**Using the information**:
**a.** Render this sentence from the passage about the Belgian abattoir inspection into Spanish: "Two of Belgium’s leading supermarket chains, Delhaize and Colruyt, suspended all commercial relations with the Verbist group, the owner of Veviba."
**b.** Extend the passage about the Belgian abattoir inspection with a few sentences that pick up after its last one.

**Excerpted passage**:

━━━━━━━━━━━━━━━━━━━━

Ducarme said an inspection last month by Belgium’s Federal Agency for Food Chain Safety (AFSCA) of Viveba’s abattoir, meat-cutting plant and cold store in Bastogne led to activities being suspended at the site earlier this month.
The inspection brought to light the presence of animal waste unfit for human consumption which, Ducarmer said, Veviba “was attempting to use in products [for human consumption]”.
AFSCA also claimed to have found freezing dates which post-dated the inspection, expired consume-by dates on food, products which had been frozen since 2001 and products without labels.
“This was fraud on a large scale,” Ducarme underlined.
Two of Belgium’s leading supermarket chains, Delhaize and Colruyt, suspended all commercial relations with the Verbist group, the owner of Veviba.

━━━━━━━━━━━━━━━━━━━━

**Source data**:
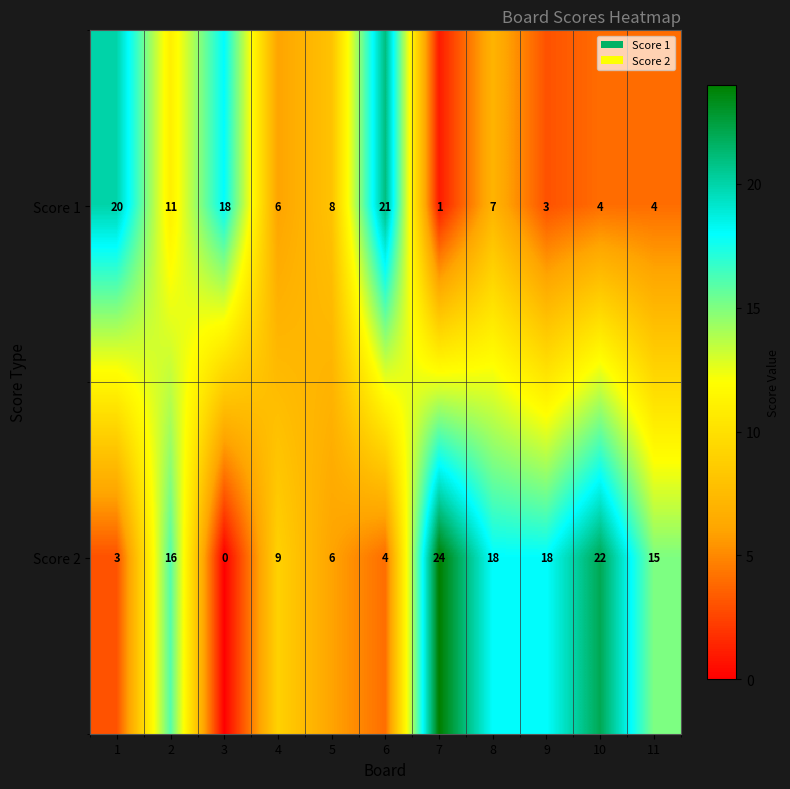

Between 2 and 9, which series saw the biggest shift?

Score 1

━━━━━━━━━━━━━━━━━━━━

**Task-by-task answers**:
**a.** Dos de las principales cadenas de supermercados de Bélgica, Delhaize y Colruyt, suspendieron todas las relaciones comerciales con el grupo Verbist, propietario de Veviba.

**b.**
Verbist’s chief, Louis Verbist, was reported as saying to local media on 12 March: “I am not a con artist or a swindler. Here we slaughter the best animals from across all of Belgium for Delhaize and Colruyt. They know this, as they come to our abattoirs themselves to select the best beef and give their seal of approval.”
A report issued by AFSCA this week said meat has been exported from Veviba’s site in Bastogne to Hong Kong, Côte d’Ivoire and Kosovo.